Vlad, de Carlos Fuentes. Hay
que reconocerlo: Fuentes fue nuestro más grande novelista. Su obra fue una
polifonía de voces: miles de personajes engrillan sus novelas y cuentos, y dan
voz a este México tan gastado de tan recurrido. La sola escritura de Terra nostra le hubiera valido para
entrar al parnaso literario de México. Pero Fuentes se fundió a finales de los
noventa, y su última gran obra fue Instinto
de Inez, publicada en 2001. Luego, no publicó nada, narrativamente
hablando, que valiera la pena. El dedo índice curvo de su mano derecha se cansó
de escribir y repetir los mismos argumentos que ya había planteado veinte o
treinta años antes. Conectado siempre con las nuevas tendencias literarias,
aunque nunca con buen tino, experimentó con nuevas temáticas, hasta que en
2012, publicó esta obra de tintes vampirescos que recrea la vida del mítico
Vlad el Empalador, el conde rumano que inspiró el Drácula, de Stocker, pero adaptándolo a una ciudad de México decadente. Una obra híbrido entre las novelitas de
vampiritos homosexuales de Stephanie Meyers y la erudición histórica que
siempre caracterizó a nuestro ilustre novelista. Debió prescindir de escribirla.

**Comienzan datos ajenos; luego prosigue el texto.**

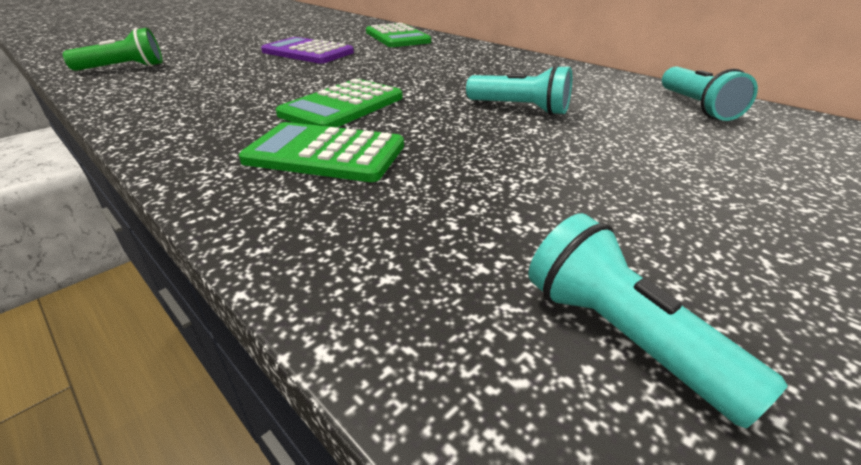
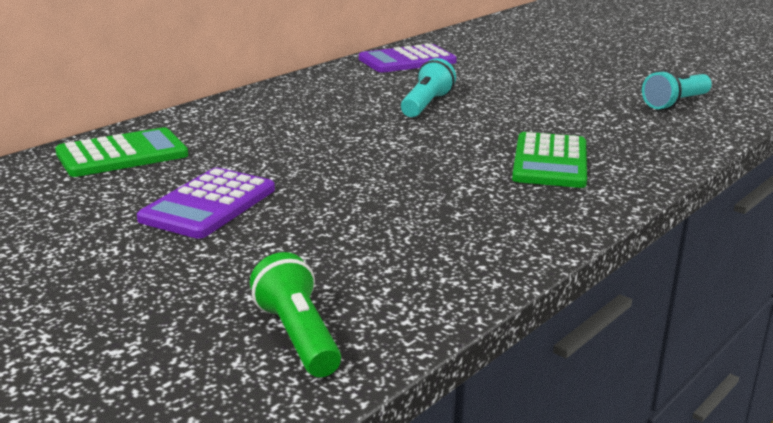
camera: 95 degrees left, 10 degrees down
green calculator [276,79,403,127] -> none
turquoise flashlight [662,66,758,121] -> purple calculator [359,44,457,73]

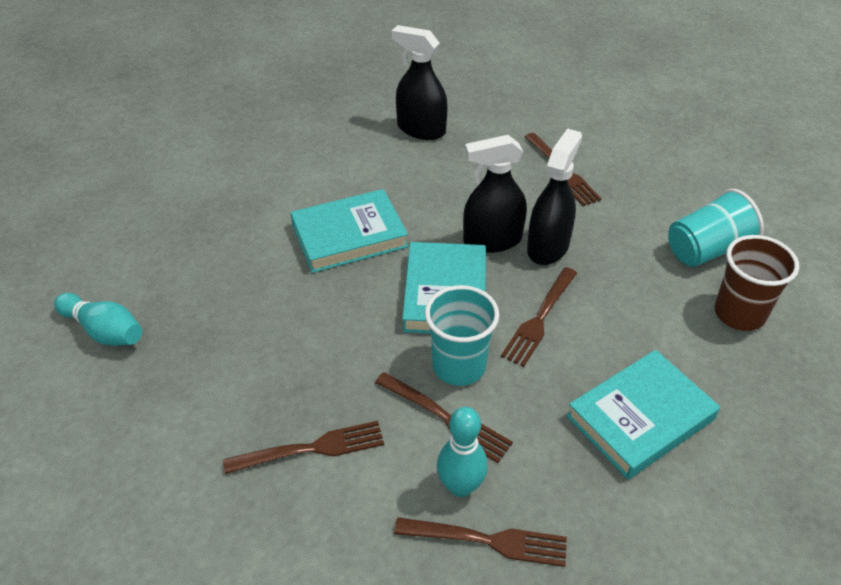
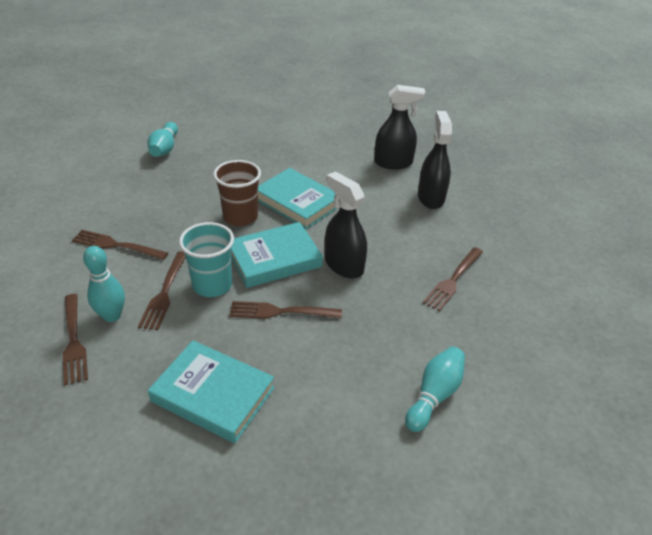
camera: 60 degrees right, 5 degrees down
brown fork [223,421,384,474] -> brown fork turned 150 degrees clockwise [72,230,168,260]
black spray bottle [527,128,582,265] -> black spray bottle moved to [374,85,426,169]
turquoise cup [668,189,764,267] -> turquoise bowling pin [405,347,465,432]
brown cup [714,235,799,331] -> brown cup moved to [213,160,261,226]

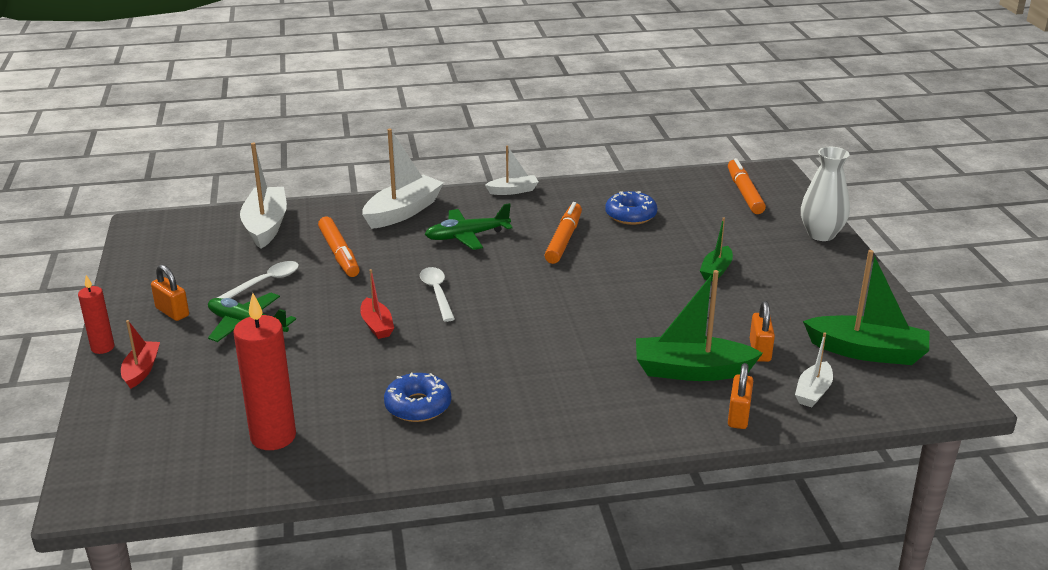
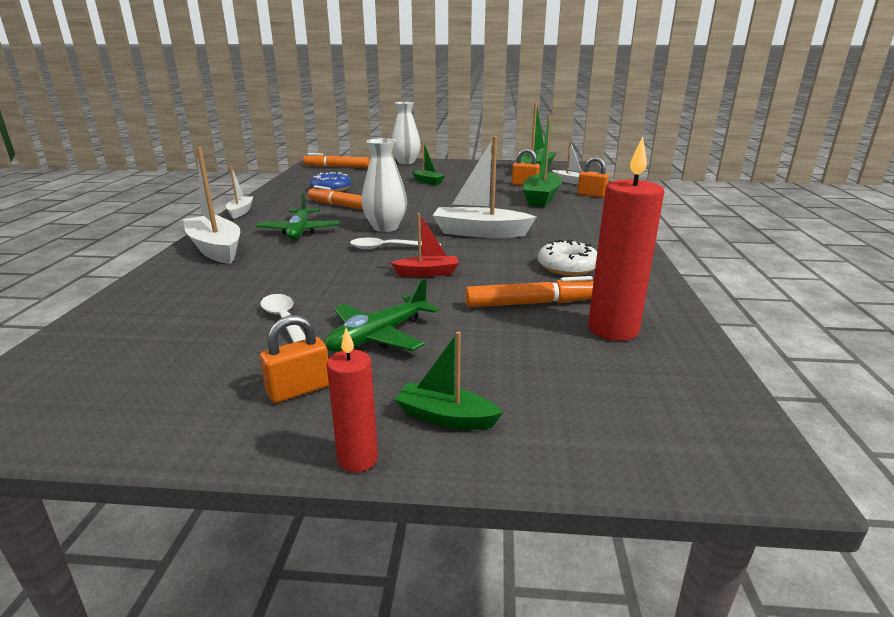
camera: 75 degrees left, 5 degrees down
red boat [121,320,160,389] -> green boat [395,331,503,430]
white boat [240,143,287,249] -> white boat moved to [433,136,536,238]
orange marker [318,217,360,277] -> orange marker moved to [465,276,594,307]
blue donut [384,373,451,422] -> white donut [538,239,597,276]
none -> white vase [362,138,407,232]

Goodbye, Dostoievski, de Francisco
Arriaga Méndez. Este autor chiapaneco se creyó con la capacidad para dar un
carpetazo histórico a la obra del novelista ruso, convirtiendo los temas
recurrentes de Fiodor en un menage a
trois donde conviven el panfleto, la abierta homosexualidad del personaje
principal y el mismo autor, homosexual declarado y exmeador de tumbas
literarias, y el gusto por las imágenes
bucólicas. Se reconoce el esfuerzo, pero no el resultado.